У одного из костров грелись полоняники.
– Где остальные? Ведь многих сюда привели? – подивился он, подходя к огню.
– Кого к порокам и самострелам погнали, кого – к лесу, а нас, сирых, здесь оставили. А ты, молодец, не тужи, может, все к добру обернется, – утешил старик.
От его участливых слов у Оницифора потеплело на душе. А старик-то был щуплый, востроносый, в драной, надетой поверх исподней сорочке и плотно обтягивавшей его сутулую спину свитке.
– Кто это там о добре возглаголил? – раздраженно отозвался на слова старика чей-то голос. – Ты уж, старый пес, Бога не гневи, медовыми словесами душу не кручинь! Всем нам суждено испить смертную чашу! Слышишь, всем!
Пламя костра своим заревом красило позолотой почерневшие и исхудалые лица полоняников. Старик украдкой подсел к костру, подле него разместился Оницифор и осмотрел греющихся. Татарщина всех сравняла: возле огня поместились и старцы, и вьюноши, и солидные мужи.
Оницифора заинтересовали два полоняника, которые стояли чуть поодаль от костра.
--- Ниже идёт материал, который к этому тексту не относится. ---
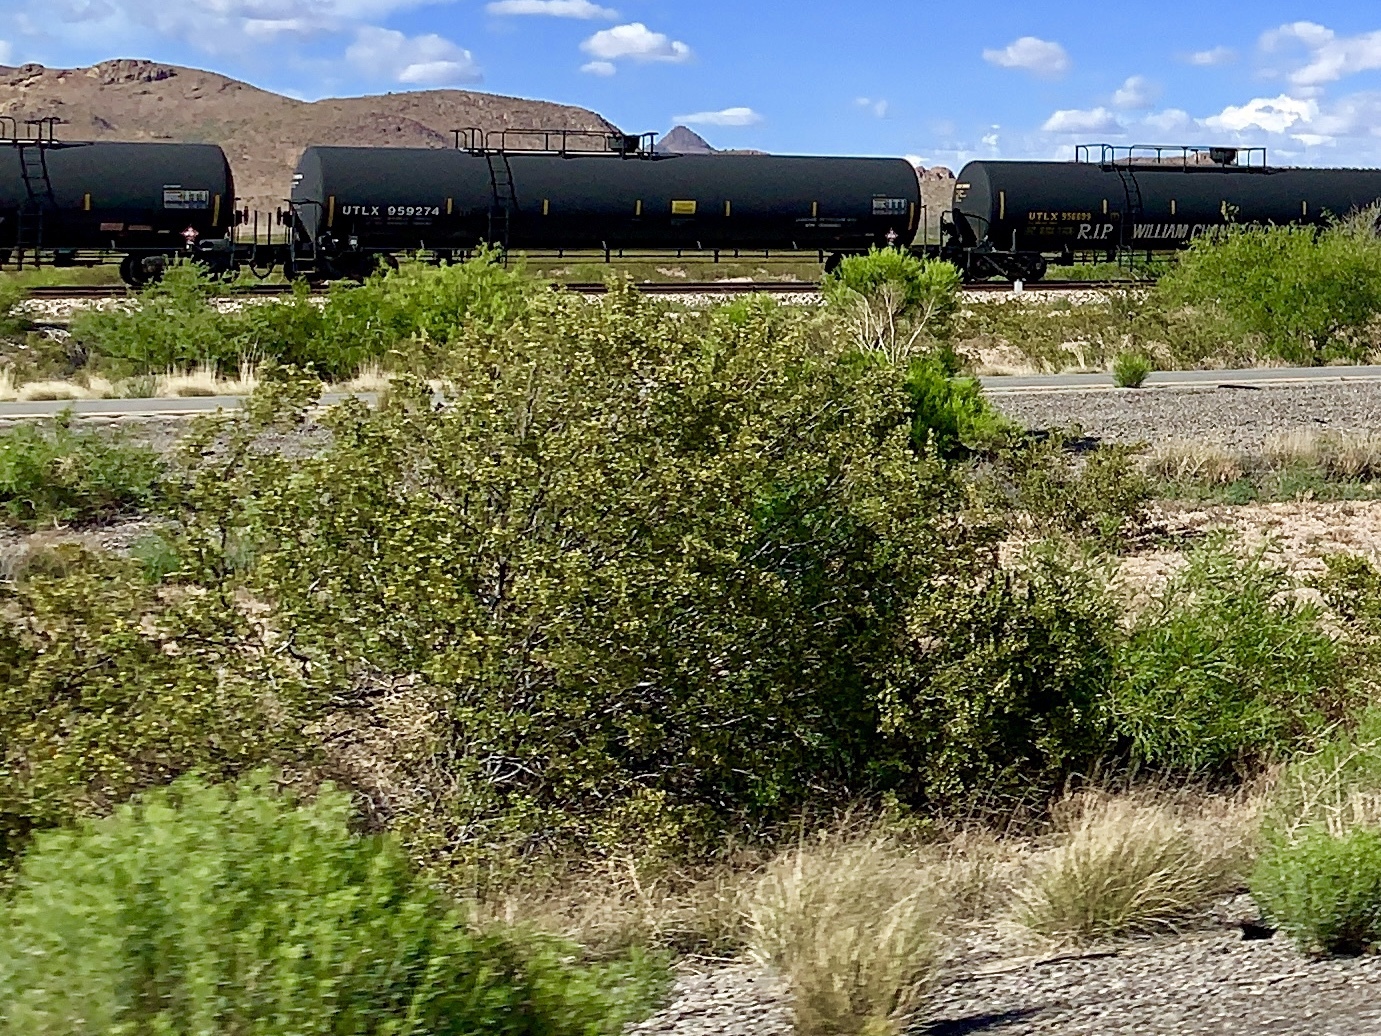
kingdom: Plantae
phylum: Tracheophyta
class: Magnoliopsida
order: Zygophyllales
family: Zygophyllaceae
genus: Larrea
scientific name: Larrea tridentata
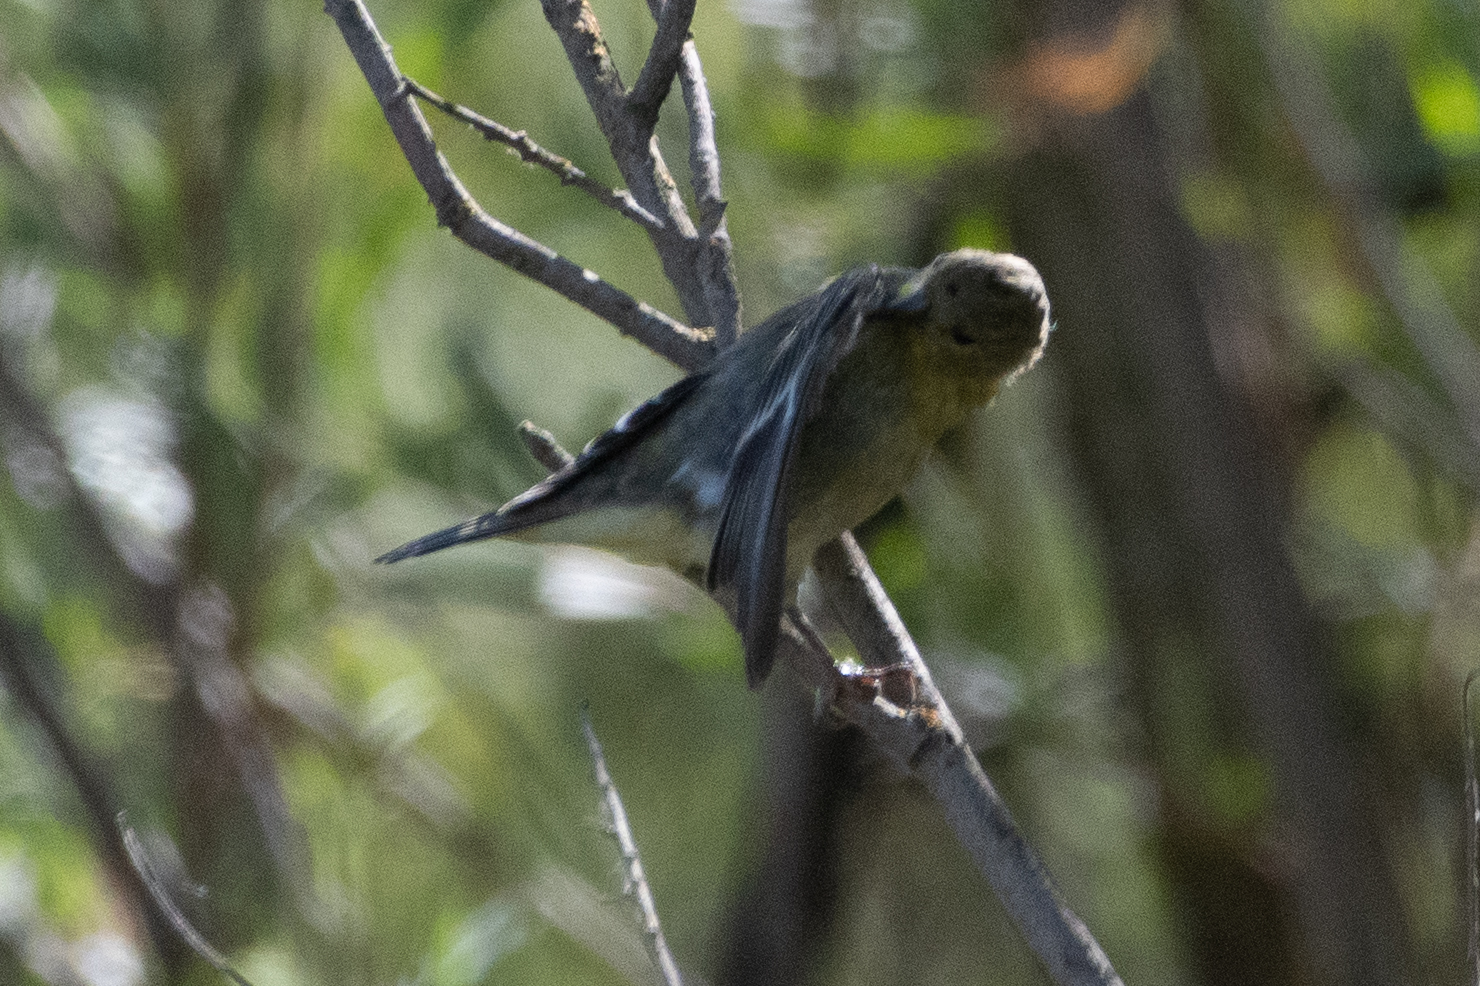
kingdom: Animalia
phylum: Chordata
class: Aves
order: Passeriformes
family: Fringillidae
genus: Spinus
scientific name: Spinus psaltria
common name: Lesser goldfinch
Они явно принадлежали ранее к числу именитых и славных. Удивляло, как эти полоняники еще живы: татары знать не миловали, казнили без промедления.
Один из них – высокий, с курчавившейся бородкой, заметным шрамом на лбу и густыми, ниспадающими на плечи белесыми волосами. Он выделялся среди полона осанкой и надменным взглядом. Даже то, что его одеяние не отличалось от одеяний других полоняников, – одна сорочка, отвердевшая от холода, – не принижало и не равняло его с другими горемыками. Оницифор мысленно прозвал его меченым.
Другой
– Дайте мне хлеба! – повысив голос и скривив лицо, громко запросил он. – Я так не могу… я помру! – Он вкладывал в произносимые слова столько отчаяния, словно убеждал, что с его смертью и другим будет плохо.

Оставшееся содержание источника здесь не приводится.